A large tech support scam operation called Partnerstroka recently targeted unsuspecting users with a new browser locking technique.

Security researchers at Malwarebytes Labs regularly monitor threat actors using malvertising and other techniques to expose users to a tech support scam. The latest campaign stood out for its incorporation of a browser lock specific to Google Chrome that hijacked the user’s cursor, turned it into an invisible square box and displayed a low-resolution image of a cursor, according to the researchers. It also relocated mouse clicks to somewhere else on the page without the user’s knowledge, preventing victims from closing the scam.
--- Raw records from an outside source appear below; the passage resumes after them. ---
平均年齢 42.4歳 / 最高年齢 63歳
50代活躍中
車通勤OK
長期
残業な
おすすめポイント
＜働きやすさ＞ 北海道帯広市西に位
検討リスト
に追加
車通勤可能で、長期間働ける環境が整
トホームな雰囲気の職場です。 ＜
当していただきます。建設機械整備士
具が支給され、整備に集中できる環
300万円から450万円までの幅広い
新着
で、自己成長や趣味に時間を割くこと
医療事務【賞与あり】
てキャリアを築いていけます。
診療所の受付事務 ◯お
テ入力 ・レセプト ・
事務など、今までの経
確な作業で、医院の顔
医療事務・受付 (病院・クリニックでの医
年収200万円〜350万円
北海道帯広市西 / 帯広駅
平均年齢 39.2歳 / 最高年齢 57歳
The infrastructure of the campaign relied on dozens of Gmail accounts, each of which was tied to anywhere from a few to several thousand .club domains that abused the GoDaddy registrar/hosting platform. In total, the researchers detected more than 16,000 malicious domains associated with the campaign, but the actual number could be much higher.

How Much Can a Tech Support Scam Cost?

These findings come amid a rise in tech support scams around the world. In 2017, Microsoft received 153,000 reports from customers who fell victim to a tech support scam, a 24 percent increase from the previous year. Of those victims, 15 percent lost between $200–$400, and the technology giant received one report of a victim losing more than $100,000 to a tech support scammer in December 2017.

Furthermore, the Better Business Bureau tracked 41,435 scam complaints received by the Federal Bureau of Investigation (FBI) and Federal Trade Commission (FTC) last year. Those complaints related to more than $21 million lost to tech support scams in just the first nine months of 2017, and that’s only counting reported crimes.

Combat Scams Through Education and Awareness

The IBM X-Force Exchange threat alert associated with this scam advised security teams to keep operating systems and antivirus tools up to date. Organizations should also scan their environments for the specific indicators of compromise (IoCs) uncovered by Malwarebytes Labs.

When it comes to tech support scams specifically, security experts recommend regularly educating users about cyberthreats and training employees to be skeptical about any unsolicited communications, whether online or over the phone.